I would look for goat farms in your area and start contacting them.


----------



## fortheloveofgoats (Sep 1, 2011)

Ok that's a great idea. How do I find them?


----------



## jodief100 (Sep 1, 2011)

Where are you?  You could try the kiko registries or just look and see who has kikos for sale.


----------



## freemotion (Sep 1, 2011)

Why does your ad get deleted?  Any ideas?  I can't imagine why someone would delete an ad looking for a Kiko buck to breed their does.....WAIT.  Are you making it clear that it is a GOAT buck and a GOAT doe?  There are weirdos around here that flag all the rabbit ads, especially the meat rabbit ads on craigslist.  Ignoring the fact that sale of LIVESTOCK is permitted on craigslist.  Maybe someone thinks you are talking about bunnies when you say buck or doe.


----------



## Bedste (Sep 1, 2011)

What are you breeding the KIKO buck with.? What kind of DOE do you have??


----------



## fortheloveofgoats (Sep 2, 2011)

I have a meat/nubian doe.
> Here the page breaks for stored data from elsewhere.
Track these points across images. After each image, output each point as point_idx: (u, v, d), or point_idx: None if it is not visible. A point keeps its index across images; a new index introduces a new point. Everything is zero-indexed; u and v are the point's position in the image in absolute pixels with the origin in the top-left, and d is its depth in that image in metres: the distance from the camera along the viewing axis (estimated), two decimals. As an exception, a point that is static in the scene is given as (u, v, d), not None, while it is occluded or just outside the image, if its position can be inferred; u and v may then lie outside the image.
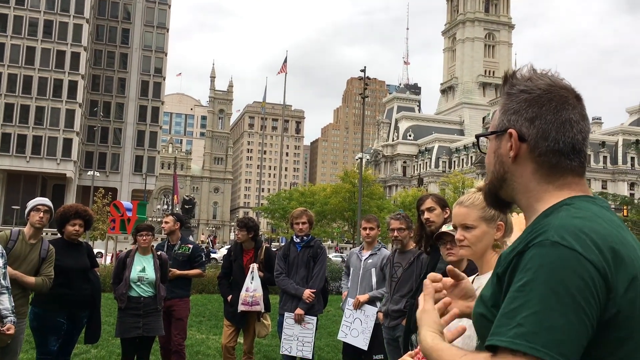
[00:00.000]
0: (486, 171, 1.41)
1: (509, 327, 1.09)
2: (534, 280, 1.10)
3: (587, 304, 1.08)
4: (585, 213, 1.20)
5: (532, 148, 1.27)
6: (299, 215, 6.53)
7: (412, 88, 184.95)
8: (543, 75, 1.32)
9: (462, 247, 2.37)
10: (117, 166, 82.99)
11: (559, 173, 1.28)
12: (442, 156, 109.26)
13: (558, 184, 1.27)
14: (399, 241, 5.36)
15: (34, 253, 5.13)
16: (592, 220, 1.18)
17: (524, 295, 1.10)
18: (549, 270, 1.09)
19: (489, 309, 1.23)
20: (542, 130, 1.26)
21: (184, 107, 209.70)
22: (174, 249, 7.32)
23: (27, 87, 72.73)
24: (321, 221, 60.22)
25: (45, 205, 5.28)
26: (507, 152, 1.30)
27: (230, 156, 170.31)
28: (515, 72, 1.35)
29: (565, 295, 1.07)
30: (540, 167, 1.28)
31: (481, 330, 1.28)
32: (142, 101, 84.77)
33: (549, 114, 1.26)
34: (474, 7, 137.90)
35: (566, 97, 1.29)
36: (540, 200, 1.28)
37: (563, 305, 1.07)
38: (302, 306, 6.24)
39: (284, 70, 63.56)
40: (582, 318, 1.08)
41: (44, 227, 5.29)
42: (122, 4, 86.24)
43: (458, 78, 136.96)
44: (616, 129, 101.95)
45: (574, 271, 1.09)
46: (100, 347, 8.53)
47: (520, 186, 1.31)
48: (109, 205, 28.09)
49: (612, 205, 40.14)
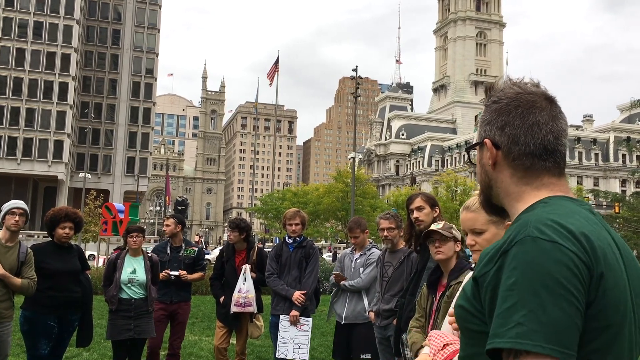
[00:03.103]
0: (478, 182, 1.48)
1: (507, 328, 1.10)
2: (522, 277, 1.12)
3: (576, 290, 1.12)
4: (561, 209, 1.25)
5: (506, 154, 1.34)
6: (291, 217, 6.52)
7: (405, 87, 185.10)
8: (514, 84, 1.38)
9: (475, 251, 2.36)
10: (109, 168, 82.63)
11: (534, 175, 1.33)
12: (434, 155, 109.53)
13: (535, 185, 1.33)
14: (389, 240, 5.37)
15: (12, 256, 5.08)
16: (568, 215, 1.22)
17: (515, 294, 1.12)
18: (534, 265, 1.12)
19: (469, 301, 1.27)
20: (512, 135, 1.33)
21: (175, 107, 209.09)
22: (180, 251, 7.26)
23: (17, 89, 72.27)
24: (314, 221, 60.25)
25: (20, 208, 5.24)
26: (487, 161, 1.38)
27: (223, 157, 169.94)
28: (492, 85, 1.42)
29: (555, 286, 1.10)
30: (516, 170, 1.34)
31: (460, 321, 1.32)
32: (134, 102, 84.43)
33: (516, 119, 1.33)
34: (465, 6, 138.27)
35: (533, 101, 1.34)
36: (520, 201, 1.33)
37: (555, 296, 1.10)
38: (297, 308, 6.22)
39: (275, 70, 63.48)
40: (575, 305, 1.11)
41: (20, 230, 5.23)
42: (113, 5, 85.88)
43: (450, 77, 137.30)
44: (607, 126, 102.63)
45: (559, 261, 1.12)
46: (92, 350, 8.48)
47: (503, 191, 1.37)
48: (100, 207, 27.98)
49: (603, 202, 40.36)
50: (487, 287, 1.19)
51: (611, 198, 29.75)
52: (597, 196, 33.10)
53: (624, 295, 1.19)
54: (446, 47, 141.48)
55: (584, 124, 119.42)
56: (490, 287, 1.19)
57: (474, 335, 1.25)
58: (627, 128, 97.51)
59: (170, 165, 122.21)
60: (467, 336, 1.30)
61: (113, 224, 19.50)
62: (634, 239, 27.08)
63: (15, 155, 72.11)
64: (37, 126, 72.44)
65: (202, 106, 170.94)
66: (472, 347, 1.27)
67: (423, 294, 3.77)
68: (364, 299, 5.95)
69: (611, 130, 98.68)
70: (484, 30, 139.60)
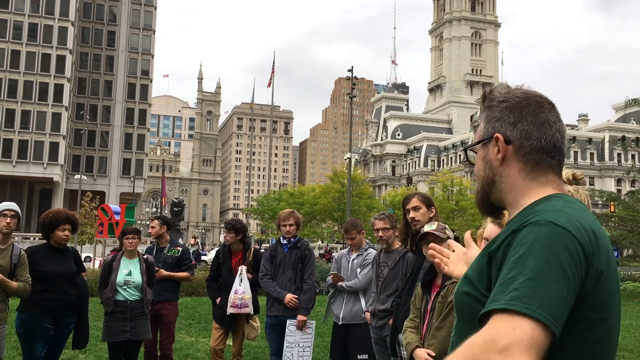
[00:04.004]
0: (476, 179, 1.52)
1: (505, 294, 1.17)
2: (530, 251, 1.20)
3: (573, 277, 1.19)
4: (575, 205, 1.35)
5: (518, 148, 1.41)
6: (285, 217, 6.53)
7: (400, 87, 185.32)
8: (518, 88, 1.48)
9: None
10: (105, 169, 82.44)
11: (542, 170, 1.41)
12: (430, 155, 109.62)
13: (541, 182, 1.40)
14: (384, 241, 5.38)
15: (5, 258, 5.07)
16: (580, 211, 1.32)
17: (519, 265, 1.19)
18: (543, 244, 1.20)
19: (474, 286, 1.32)
20: (525, 131, 1.40)
21: (171, 109, 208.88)
22: (164, 251, 7.29)
23: (12, 91, 72.08)
24: (311, 221, 60.28)
25: (12, 210, 5.21)
26: (495, 156, 1.43)
27: (219, 158, 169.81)
28: (492, 90, 1.50)
29: (557, 266, 1.18)
30: (525, 165, 1.41)
31: (463, 308, 1.37)
32: (129, 104, 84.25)
33: (529, 116, 1.41)
34: (460, 6, 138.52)
35: (541, 102, 1.43)
36: (525, 195, 1.40)
37: (555, 275, 1.17)
38: (303, 312, 6.25)
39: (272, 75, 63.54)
40: (569, 289, 1.18)
41: (12, 232, 5.21)
42: (108, 6, 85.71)
43: (445, 77, 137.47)
44: (602, 125, 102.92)
45: (565, 247, 1.20)
46: (88, 352, 8.47)
47: (508, 185, 1.43)
48: (96, 209, 27.92)
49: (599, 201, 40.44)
50: (494, 262, 1.28)
51: (606, 197, 29.80)
52: (592, 195, 33.20)
53: (617, 290, 1.30)
54: (442, 47, 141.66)
55: (579, 124, 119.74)
56: (497, 262, 1.27)
57: (474, 321, 1.27)
58: (622, 127, 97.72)
59: (166, 166, 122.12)
60: (467, 323, 1.34)
61: (109, 226, 19.47)
62: (629, 238, 27.17)
63: (11, 157, 71.90)
64: (32, 128, 72.24)
65: (197, 107, 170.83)
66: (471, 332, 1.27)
67: (418, 294, 3.78)
68: (361, 299, 5.96)
69: (606, 130, 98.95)
70: (479, 31, 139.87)
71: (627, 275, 29.26)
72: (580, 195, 2.18)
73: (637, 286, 25.70)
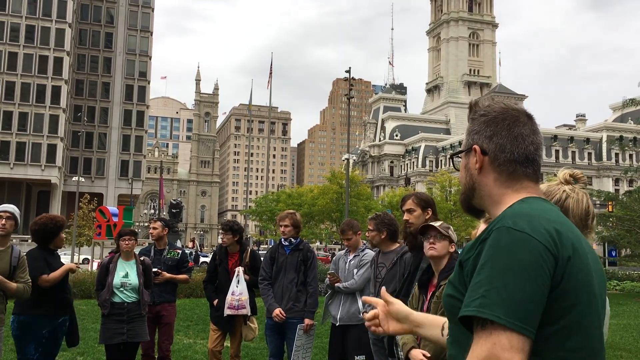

She is our first goat, and I love her so much. Never thought I could love a farm animal, like I love her. Yeah, I put in the ad goat, some people just like to delete ads. I think it's people not having a clue about goats. I live in Aurora Or. I am trying another ad today. It's asking for goat farms in my area. Thank you for responding to my ad. I am so happy that I found this web site, people are great on here! Have a great day everyone!


----------



## Bedste (Sep 2, 2011)

COZINE SPRINGS RANCH 
Harless Marcom 
3507 SW Redmond Hill Rd.  McMinnville, Oregon 97128 
marcomshouse@hotmail.com  PH: 503 784-9121


i got this number from a KIKO club online..... I hope it is still good info  


http://www.goatfinder.com/kiko_goat_directory.htm#OR


----------



## fortheloveofgoats (Sep 3, 2011)

Thank you Bedste, this is great! I am embarrassed that you were able to find it, and I wasn't. But I am very greatful as well. I will be trying to contact them after the fun weekend. Have a great and safe weekend!


----------



## Bedste (Sep 3, 2011)

please do not be embarrassed.... i was googling because i did not know what a Kiko was....


----------



## fortheloveofgoats (Sep 4, 2011)

Oh ok, well thank you again.


----------